As in several villages in Hebei and Shanxi, they spoke of reciting the Dacheng jing 大乘 (晟?) 經 scriptures, a complex term to unravel (cf. §1.2 above). They had a gongche score; an older one was buried with Gao Fulin (older brother of Gao Fuming) on his own request—another distressingly common theme, as if political destruction wasn’t bad enough; musicians often had their precious old guanzi oboe buried with them too.
As in Gaoqiao, they distinguished liturgical and paraliturgical funerals: “When we dress up it’s ‘monk scriptures’ (heshang jing), when we don’t it’s a yinyuehui”.
Their large diaogua paintings of the Ten Kings (Yanwang jun) were burned in the Cultural Revolution. Another painting looks like a lineage genealogy, though alas we got no documentation:
In the 1960s the village had started a collective musical instrument factory. After the reforms it was taken on by an individual, but it was now collectively owned again, under the name of Yongming instrument factory, a subsidiary of the Tianjin factory (again, cf. Gaoqiao).
3 Further leads
In July 1987, while I was studying with Yuan Jingfang, we made a little fieldtrip to Xianghe county, [6] just further northeast. We didn’t find any liturgical groups (possibly we weren’t quite looking for them), but the accomplished wind bands there (known as guyue ban, common term for shawm bands) were playing a classical “northern” shengguan repertoire derived from the temples alongside their more popular items. Ma Deshun, senior leader of one such band, had learned Na tian’e 拿天鵝 (a major and ancient suite in the Beijing temple repertoire) while in his teens from his cousin (some 45 years his senior), who in turn had studied in his youth with the leader of the shengguan ensemble of a temple subsidiary to the Longfu si temple in Beijing, perhaps in the late 19th century.
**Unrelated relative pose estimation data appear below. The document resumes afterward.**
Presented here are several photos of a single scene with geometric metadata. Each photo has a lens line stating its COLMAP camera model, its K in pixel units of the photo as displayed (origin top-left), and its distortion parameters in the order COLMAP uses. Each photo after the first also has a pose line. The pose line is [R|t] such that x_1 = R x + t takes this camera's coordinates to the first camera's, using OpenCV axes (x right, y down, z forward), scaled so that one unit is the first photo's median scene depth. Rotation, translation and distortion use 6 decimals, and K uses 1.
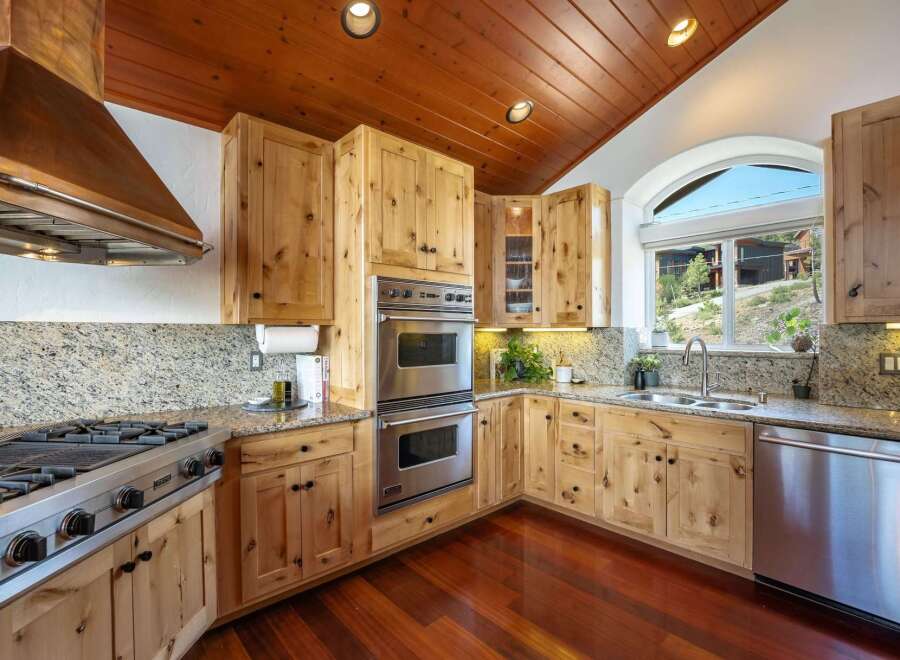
lens RADIAL K [[413.1, 0, 450.4], [0, 413.1, 332.8], [0, 0, 1]] dist [-0.020817, 0.000608]
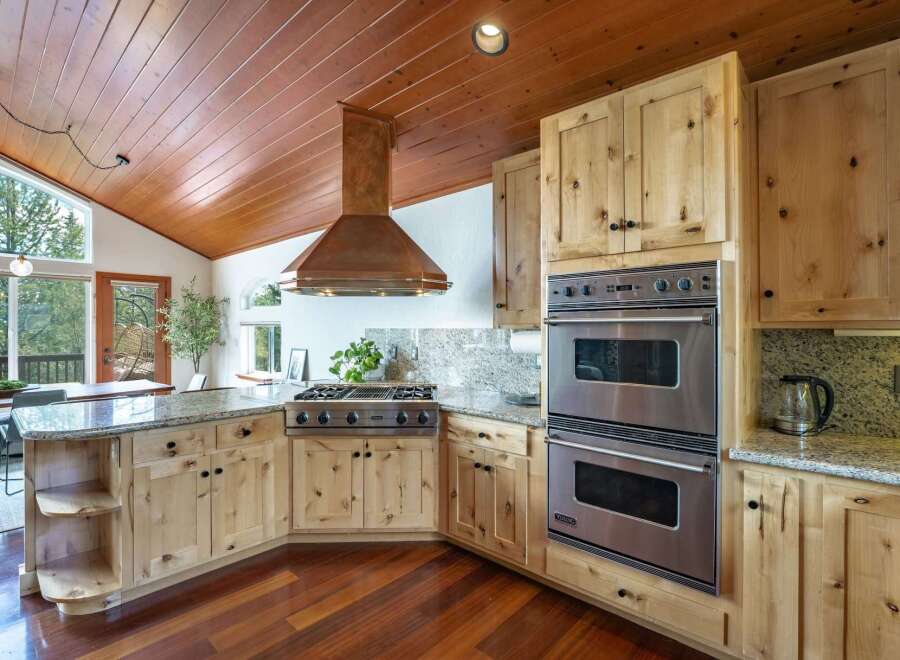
lens RADIAL K [[436.9, 0, 450.0], [0, 436.9, 330.0], [0, 0, 1]] dist [-0.020272, -0.000153]
pose [[0.105226, -0.000114, -0.994448, 0.660444], [-0.001479, 0.999999, -0.000271, -0.014120], [0.994447, 0.001499, 0.105226, 0.587012]]
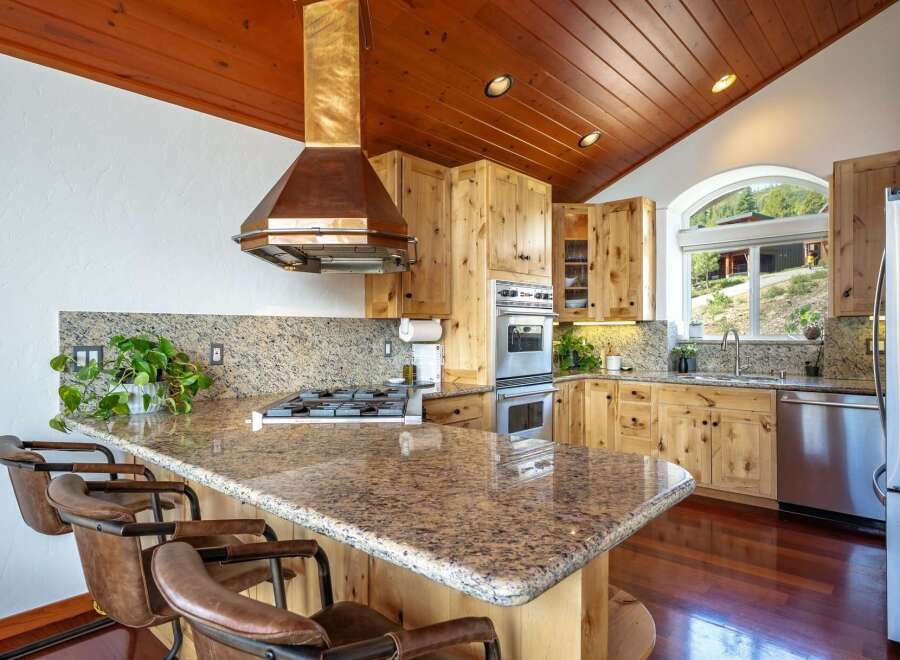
lens RADIAL K [[528.6, 0, 449.6], [0, 528.6, 335.6], [0, 0, 1]] dist [0.001569, -0.000817]
pose [[0.995441, -0.005401, 0.095224, -0.411540], [0.004683, 0.999959, 0.007771, 0.017857], [-0.095262, -0.007290, 0.995426, -0.525356]]
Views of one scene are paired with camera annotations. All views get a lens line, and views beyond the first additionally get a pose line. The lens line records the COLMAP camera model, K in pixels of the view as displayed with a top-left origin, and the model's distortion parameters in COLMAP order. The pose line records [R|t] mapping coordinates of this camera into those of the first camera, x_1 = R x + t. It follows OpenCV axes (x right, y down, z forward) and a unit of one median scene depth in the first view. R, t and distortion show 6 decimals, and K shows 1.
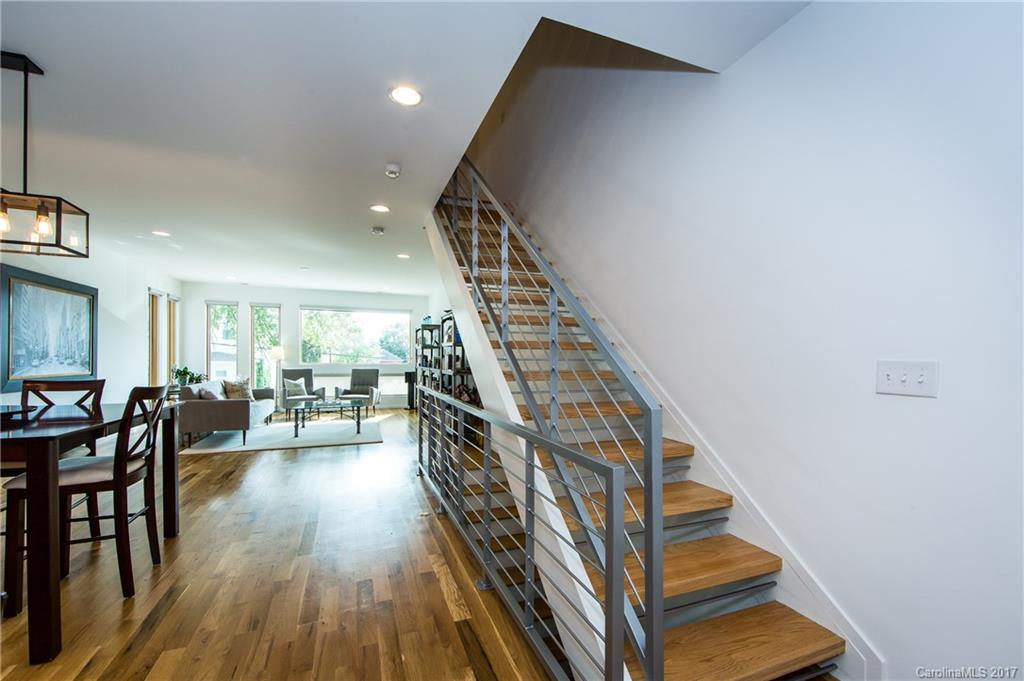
lens RADIAL K [[412.2, 0, 512.6], [0, 412.2, 342.1], [0, 0, 1]] dist [-0.001926, -0.000314]
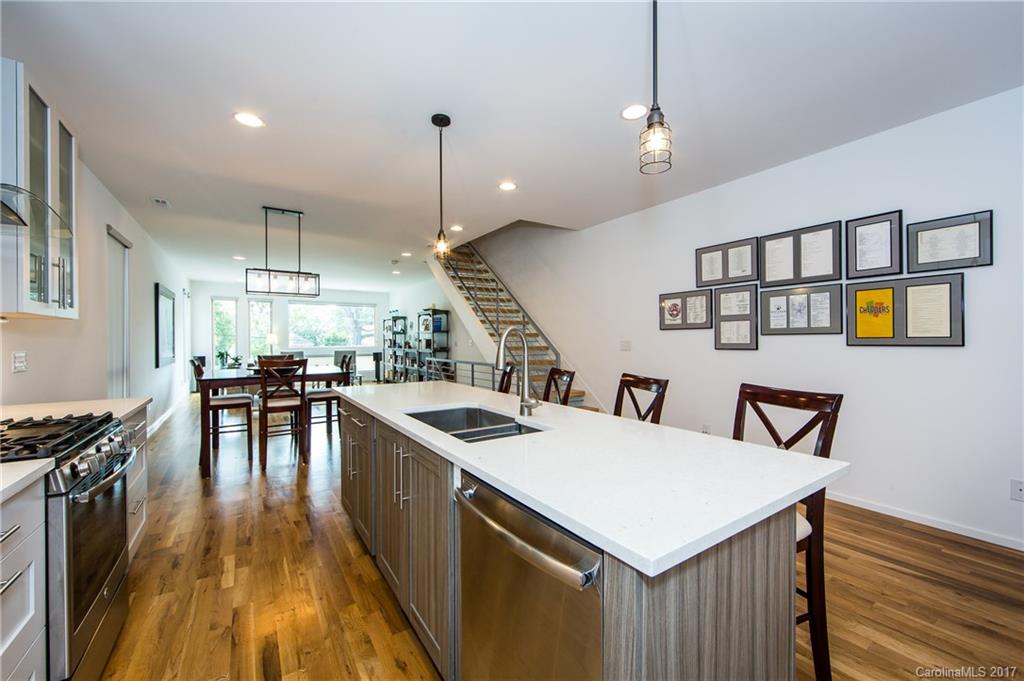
lens RADIAL K [[412.2, 0, 512.6], [0, 412.2, 342.1], [0, 0, 1]] dist [-0.001926, -0.000314]
pose [[0.976670, -0.009947, 0.214514, -0.123084], [0.000923, 0.999112, 0.042125, -0.014952], [-0.214743, -0.040944, 0.975812, -0.368613]]
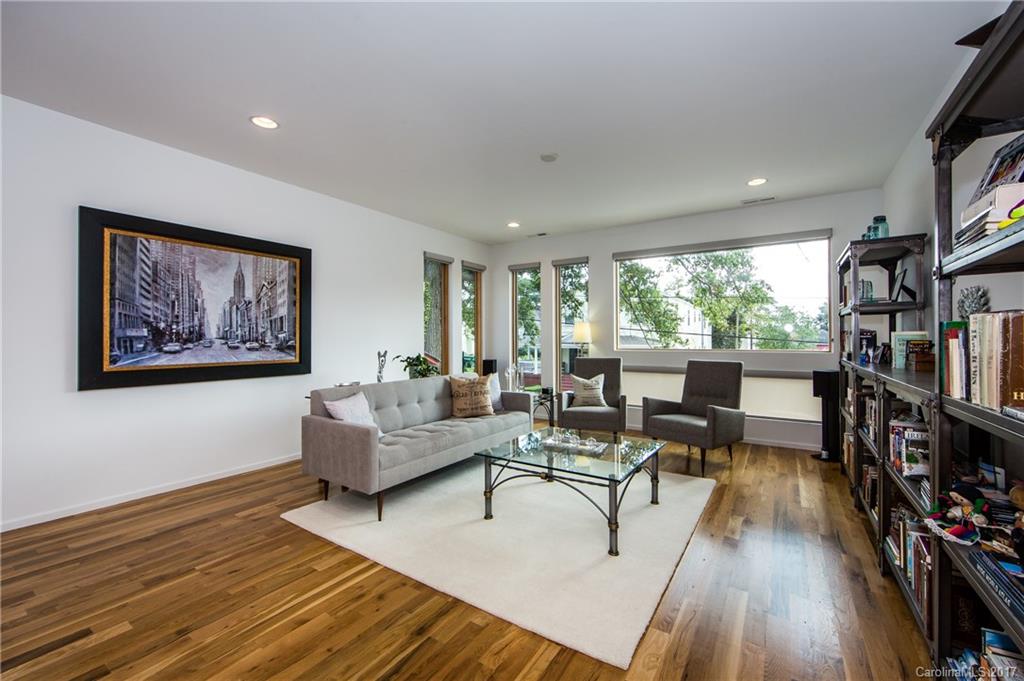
lens RADIAL K [[433.9, 0, 512.0], [0, 433.9, 340.5], [0, 0, 1]] dist [-0.000358, -0.000064]
pose [[0.599957, -0.004489, -0.800019, -0.095037], [0.035081, 0.999170, 0.020701, 0.022253], [0.799262, -0.040485, 0.599617, 0.523461]]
Tricks with yunluo gong-frame, Xianghe 1987.
Southeast of Langfang city, in Wuqing county (Tianjin municipality), the Huanghuadian village association was taught around 1928–29 by the Buddhist monk Puji 普濟 from the nearby Jinhua temple 金華寺; he had been ordained in Beijing. Members also recalled studying with the monks Xinkui 新奎 and Yuanliu 圓六 from the temple. [7]
Further south in Jinghai (part of Tianjin municipality, another extensive fieldsite for ritual activity) we found ritual associations with strong sectarian connections.
* * *
Gradually we’re filling in some of the gaps on the ritual map of the Hebei plain. In Langfang, apart from the Boxer connection, we found a typical spread of Buddhist- and Daoist-transmitted ritual associations with connections to former temples of Beijing and Tianjin. I still find it unfortunate that the whole Hebei plain has remained a fieldwork site mainly for musicologists: it’s a rich field for scholars of folk religion, as you can see from my articles under local ritual.
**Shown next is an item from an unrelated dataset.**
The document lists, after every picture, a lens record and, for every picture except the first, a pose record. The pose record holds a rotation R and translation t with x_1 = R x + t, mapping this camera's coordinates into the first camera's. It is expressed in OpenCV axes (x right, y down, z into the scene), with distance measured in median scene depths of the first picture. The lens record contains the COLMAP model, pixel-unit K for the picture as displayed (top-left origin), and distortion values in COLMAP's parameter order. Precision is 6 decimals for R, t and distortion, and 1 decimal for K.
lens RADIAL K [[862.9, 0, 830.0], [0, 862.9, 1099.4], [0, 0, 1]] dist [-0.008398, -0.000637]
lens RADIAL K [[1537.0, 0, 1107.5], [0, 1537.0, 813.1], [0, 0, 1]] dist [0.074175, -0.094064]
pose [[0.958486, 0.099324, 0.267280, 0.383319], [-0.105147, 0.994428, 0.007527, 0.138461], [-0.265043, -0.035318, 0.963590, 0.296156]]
[1] See the simplistic Han Jule, Wang Xuewu, and Xiao Xinghua, “Langfang Junlu cun yihetuan yuedui yu yuequ de diaocha”, Zhongguo yinyue 1984/1, pp.54–7, and the apt retort Feng Ling, “Guanyu yihetuan yuedui ji yuequ de wenti”, Zhongguo yinyue 1985/4, p.70. Later articles by Xiao Xinghua and Cao Guojin, and Yang Zhenwang, in Wang Guangyuan (ed.), Yihe tuan Langfang dajie [The great Langfang victory of the Boxers] (Beijing: Zhongguo wenshi cbs, 1992) are somewhat more detailed.
[2] For some leads to Shenyang temple ritual, see here.
[3] Apart from our 1991 notes, I have consulted Li Xin 李莘, “Jizhong yinyuehui fengyu: Anci diqu Zhougezhuang, Guxian cun yinyuehui” [Asides on the yinyuehui of central Hebei: the yinyuehui of Zhougezhuang and Guxian villages, Anci region], Zhongguo yinyuexue 1996/4: 132–41.
[4] See e.g. Goossaert, The Taoists of Peking, pp.177–81.
[5] Cf. sectarian associations in nearby Cangzhou: DuBois, The sacred village, pp.178–9.
[6] The Xianghe vol. of Overmyer and Fan Lizhu (eds), Huabei nongcun minjian wenhua yanjiu congshu 华北农村民间文化研究丛书 largely concerns folklore and popular huahui performing groups. The 1936 Xianghe county gazetteer has a rare mention of specific funeral rituals, including yankou, Smashing the Hells, Beholding the Lanterns, and Crossing the Bridges: see the convenient collection Zhongguo difang zhi minsu ziliao huibian, Huabei juan 中国地方志民俗资料汇编, 华北卷, p.285.
[7] Xue Yibing and Wu Ben, “Qujiaying ‘yinyuehui’ de diaocha yu yanjiu”, Zhongguo yinyuexue 1987/2, pp.86–7.